### 取り組む課題
[a] 研究概要によると、8種類の布のうちセレウス菌芽胞の付着量が最も少なかった繊維は何ですか？
[b] 研究概要の「研究期間 (年度) 2019-04-01 – 2022-03-31」から「胞の付着量は減少しなかった。」まで（末尾の語句も含む）を、一字も変えずに出力してください。

### 文書の抜粋
********************
院内感染を起こすセレウス菌芽胞汚染を防止する病衣・リネン類の開発と看護手技の改善

研究課題

研究課題/領域番号 19K10838
研究機関椙山女学園大学

研究代表者

石原 由華  椙山女学園大学, 看護学部, 教授 (30369607)

研究分担者 上甲 恭平  椙山女学園大学, 生活科学部, 教授 (20310659)
社本 生衣  岐阜大学, 医学部, 准教授 (40593512)
宇佐美 久枝  椙山女学園大学, 看護学部, 准教授 (80587006)
研究期間 (年度) 2019-04-01 – 2022-03-31
キーワードセレウス菌芽胞 / セレウス菌乾燥芽胞付着実験 / 改良ビーズ抽出法 / 食紅添加セレウス菌芽胞懸濁液 / 単包アルコール綿消毒 / の字拭き / 縦拭き / 水(流水)洗浄
研究実績の概要

セレウス菌芽胞は病衣や病院リネン類を汚染し、それが感染源となると報告されている。そこでセレウス菌芽胞の付着が最も少ない布を見出すために、同じ織り方ではあるが繊維の種類が異なる布(染色堅ろう度試験用添付白布)に対してセレウス菌乾燥芽胞付着実験を行い、改良ビーズ抽出法を用いて芽胞の付着量について定量的に評価した。布の繊維は8種類(綿、ナイロン、ジアセテート、毛、ビスコースレーヨン、アクリル、絹、ポリエステル)で、織り方は全て綾織であった。その結果、セレウス菌芽胞の付着量が最も少なかったのは、ビスコースレーヨンで、次いでジアセテート、ナイロンで、最も付着量が多かったのが綿、次いでポリエステルであった。しかし、付着芽胞量においてビスコースレーヨンと綿との間に有意差は認められなかった。次に、上記と同じ布に静電気防止加工を施行後に、セレウス菌乾燥芽胞付着実験を行い、改良ビーズ抽出法を用いて芽胞の付着量を定量的に評価した。その結果、静電気防止加工したどの繊維の布においても芽胞の付着量は減少しなかった。
********************
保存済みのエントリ
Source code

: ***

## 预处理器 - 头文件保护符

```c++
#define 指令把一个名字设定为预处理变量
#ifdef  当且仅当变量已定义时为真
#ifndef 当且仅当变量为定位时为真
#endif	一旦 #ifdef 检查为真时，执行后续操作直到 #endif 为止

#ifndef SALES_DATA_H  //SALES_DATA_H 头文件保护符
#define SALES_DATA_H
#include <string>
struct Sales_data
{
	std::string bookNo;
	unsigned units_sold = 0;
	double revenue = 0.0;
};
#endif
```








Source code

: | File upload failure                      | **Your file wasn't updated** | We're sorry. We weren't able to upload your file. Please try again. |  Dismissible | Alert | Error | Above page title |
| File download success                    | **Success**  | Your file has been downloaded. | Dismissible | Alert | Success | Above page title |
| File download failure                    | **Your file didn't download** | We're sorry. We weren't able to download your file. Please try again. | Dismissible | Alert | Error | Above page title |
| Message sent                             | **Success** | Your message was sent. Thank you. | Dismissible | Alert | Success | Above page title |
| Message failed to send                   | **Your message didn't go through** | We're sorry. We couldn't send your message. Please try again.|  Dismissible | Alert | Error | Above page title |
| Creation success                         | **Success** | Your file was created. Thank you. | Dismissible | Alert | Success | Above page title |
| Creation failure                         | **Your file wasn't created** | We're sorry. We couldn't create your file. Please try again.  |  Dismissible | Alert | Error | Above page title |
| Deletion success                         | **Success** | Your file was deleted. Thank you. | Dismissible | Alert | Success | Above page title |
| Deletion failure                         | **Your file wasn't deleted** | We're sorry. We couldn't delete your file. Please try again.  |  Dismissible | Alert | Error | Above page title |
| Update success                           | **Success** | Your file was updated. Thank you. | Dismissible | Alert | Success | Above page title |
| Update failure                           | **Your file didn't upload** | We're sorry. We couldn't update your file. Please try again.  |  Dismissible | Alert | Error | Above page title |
********************
### 解答一覧
[a] ビスコースレーヨン

[b]
研究期間 (年度) 2019-04-01 – 2022-03-31
キーワードセレウス菌芽胞 / セレウス菌乾燥芽胞付着実験 / 改良ビーズ抽出法 / 食紅添加セレウス菌芽胞懸濁液 / 単包アルコール綿消毒 / の字拭き / 縦拭き / 水(流水)洗浄
研究実績の概要

セレウス菌芽胞は病衣や病院リネン類を汚染し、それが感染源となると報告されている。そこでセレウス菌芽胞の付着が最も少ない布を見出すために、同じ織り方ではあるが繊維の種類が異なる布(染色堅ろう度試験用添付白布)に対してセレウス菌乾燥芽胞付着実験を行い、改良ビーズ抽出法を用いて芽胞の付着量について定量的に評価した。布の繊維は8種類(綿、ナイロン、ジアセテート、毛、ビスコースレーヨン、アクリル、絹、ポリエステル)で、織り方は全て綾織であった。その結果、セレウス菌芽胞の付着量が最も少なかったのは、ビスコースレーヨンで、次いでジアセテート、ナイロンで、最も付着量が多かったのが綿、次いでポリエステルであった。しかし、付着芽胞量においてビスコースレーヨンと綿との間に有意差は認められなかった。次に、上記と同じ布に静電気防止加工を施行後に、セレウス菌乾燥芽胞付着実験を行い、改良ビーズ抽出法を用いて芽胞の付着量を定量的に評価した。その結果、静電気防止加工したどの繊維の布においても芽胞の付着量は減少しなかった。